It’s party conference time again with Labour seeing red over rich and greedy landlords making money at everyone else’s expense. At least, that’s how the rhetoric goes.
As a warm-up for the main conference, Shadow Chancellor Rachel Reeves and Shadow Housing Secretary Lucy Powell revealed Labour’s plans for property investors in separate speeches.
Reeves explained how the party intends to bring in new taxes on wealth, with landlords and shareholders the main target of a new, fairer tax system.
“I do think that people who get their income through wealth should have to pay more, like people who get their incomes through stocks and shares and buy-to-let properties,” she said.
“We should use the tax system to ask those with the broader shoulders to contribute more.”
New commercial property tax
She added that the COVID-19 pandemic has forced the government to borrow more and that paying down that debt could take generations if the government does not raise taxes for the wealthy.
Reeves spoke at a People’s Vote press conference at the National Institute of Economic and Social Research in London.
In another speech at the Brighton conference, Reeves disclosed Labour would scrap business rates in favour of a new commercial tax. The plan is to freeze business rates until 2023 in England. By then, the party will have a plan and replace rates with a new tax.
Hundreds of property investors letting out furnished holiday lets pay business rates rather than council tax.
Tax hike not planned but still a possibility
She added that Labour had no plans to increase income tax – although leader Sir Keir Starmer did not rule out the measure and pledged any tax changes would not ‘unfairly hit working families.

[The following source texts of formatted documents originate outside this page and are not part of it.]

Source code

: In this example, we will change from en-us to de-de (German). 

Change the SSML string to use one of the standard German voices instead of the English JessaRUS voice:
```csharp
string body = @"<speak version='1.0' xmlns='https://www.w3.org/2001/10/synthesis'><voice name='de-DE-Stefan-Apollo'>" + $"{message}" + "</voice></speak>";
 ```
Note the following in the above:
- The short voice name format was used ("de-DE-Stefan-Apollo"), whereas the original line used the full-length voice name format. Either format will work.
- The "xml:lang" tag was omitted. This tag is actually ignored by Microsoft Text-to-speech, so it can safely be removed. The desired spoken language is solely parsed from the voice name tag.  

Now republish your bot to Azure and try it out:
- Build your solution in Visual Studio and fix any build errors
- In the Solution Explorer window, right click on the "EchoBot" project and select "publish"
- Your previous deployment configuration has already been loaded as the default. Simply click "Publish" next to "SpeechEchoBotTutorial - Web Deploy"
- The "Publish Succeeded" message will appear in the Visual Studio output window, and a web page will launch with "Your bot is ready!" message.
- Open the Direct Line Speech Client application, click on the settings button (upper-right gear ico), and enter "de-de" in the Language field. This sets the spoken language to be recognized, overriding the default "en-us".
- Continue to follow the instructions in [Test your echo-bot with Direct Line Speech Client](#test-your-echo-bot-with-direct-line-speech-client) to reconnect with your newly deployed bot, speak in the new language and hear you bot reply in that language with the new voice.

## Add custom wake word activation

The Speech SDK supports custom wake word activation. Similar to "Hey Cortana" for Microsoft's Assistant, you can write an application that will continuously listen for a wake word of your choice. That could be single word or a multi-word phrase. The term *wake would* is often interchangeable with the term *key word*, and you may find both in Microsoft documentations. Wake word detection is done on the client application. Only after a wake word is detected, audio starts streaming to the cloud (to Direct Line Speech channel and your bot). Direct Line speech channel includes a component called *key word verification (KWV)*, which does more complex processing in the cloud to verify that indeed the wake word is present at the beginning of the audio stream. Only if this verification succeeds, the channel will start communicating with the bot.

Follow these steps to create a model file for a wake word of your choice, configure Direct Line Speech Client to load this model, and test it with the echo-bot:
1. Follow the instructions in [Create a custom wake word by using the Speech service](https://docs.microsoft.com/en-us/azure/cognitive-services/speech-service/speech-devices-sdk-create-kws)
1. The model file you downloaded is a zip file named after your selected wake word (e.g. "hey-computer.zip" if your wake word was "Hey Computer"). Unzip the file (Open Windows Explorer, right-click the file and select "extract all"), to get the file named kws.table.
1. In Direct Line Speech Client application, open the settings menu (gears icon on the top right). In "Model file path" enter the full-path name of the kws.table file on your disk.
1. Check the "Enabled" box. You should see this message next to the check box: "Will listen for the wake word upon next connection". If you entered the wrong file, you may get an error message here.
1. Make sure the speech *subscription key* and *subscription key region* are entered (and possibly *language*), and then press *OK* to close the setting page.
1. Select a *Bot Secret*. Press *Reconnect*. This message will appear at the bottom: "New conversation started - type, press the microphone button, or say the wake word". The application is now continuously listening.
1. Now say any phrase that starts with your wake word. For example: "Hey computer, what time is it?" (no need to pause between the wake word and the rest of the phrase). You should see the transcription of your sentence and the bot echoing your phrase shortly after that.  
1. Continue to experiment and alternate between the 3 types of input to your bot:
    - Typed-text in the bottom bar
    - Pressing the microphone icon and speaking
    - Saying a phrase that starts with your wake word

Reeves says she wants to scrutinise hundreds of tax breaks to scrap everyone that ‘doesn’t deliver for the taxpayer or the economy.’
“Tax reliefs create extra layers of complexity to navigate, and added together, they cost more than our entire NHS budget,” she told delegates.
Also speaking at the party conference, Powell unveiled a range of measures designed to help first-time buyers with a knock-on effect for landlords.
Leg-up for first time buyers
Firstly, she promised to limit the number of homes foreign investors can buy on new developments coupled with new rules allowing builders to only sell to first-time buyers for six months
“The Conservatives see housing as a commodity: to be traded, profited from, part of an investment portfolio, a pension pot, not as the bedrock of stable lives and life chances. Their record speaks for itself: Record numbers living in insecure private rents, a huge net loss of social housing. And with over-heated prices and homeowner numbers down –they can’t even claim the mantle of homeownership anymore,” said Powell.
“We will give first-time buyers first dibs on new developments and put an end to the outrageous practise of foreign hedge funds purchasing swathes of new homes, off-plan. These reforms are a first step to putting housing at the heart of the battle for Downing Street.
“Labour, the party of homeowners and tenants, the Tories, the party of speculators and developers. Labour, once in a generation, fixing the housing crisis with a new settlement.”
Struggling to save £50 a month
Separately, new research hints at the precarious financial existence of many private tenants.
Investment and pensions platform Hargreaves Lansdown has released a survey that shows more than one-in-three private renters have less than a month’s savings to see them through hard times – much lower than the one in six with a mortgage or one-in-20 who own their home outright.
Only one in five renters agreed their finances are in good shape compared with half of mortgage payers and a third who have no loans against their home.
But renters turned the tables on homeowners when discussing savings. While one in four homeowners struggle to save £50 a month, half of private renters manage to put at least that much aside.
Older renters hit hardest
“You might think this is a problem for young renters and is just a function of starting life with a low income and higher outgoings before you’ve had the chance to build up any savings,” said Sarah Coles, the firm’s personal finance analyst.
“However, the savings gap between renters and owners grows as we get older and is highest among those aged 65 and over. If you’re part of Generation Rent, you need to improve your resilience because it will not get easier over time.
“Renters have to work much harder to build their resilience because they spend far more of their income on rent than homeowners spend on a mortgage. On average, almost 30 per cent of their income goes on rent, compared to 20 per cent for those with a mortgage. It means there’s far less in the budget to save for emergencies.
“Working people should have between three and six months’ money set aside for essential expenses just in case of nasty surprises. Retirees should have one to three years’ worth, which can seem like a mountain to climb when you’re only just making ends meet.”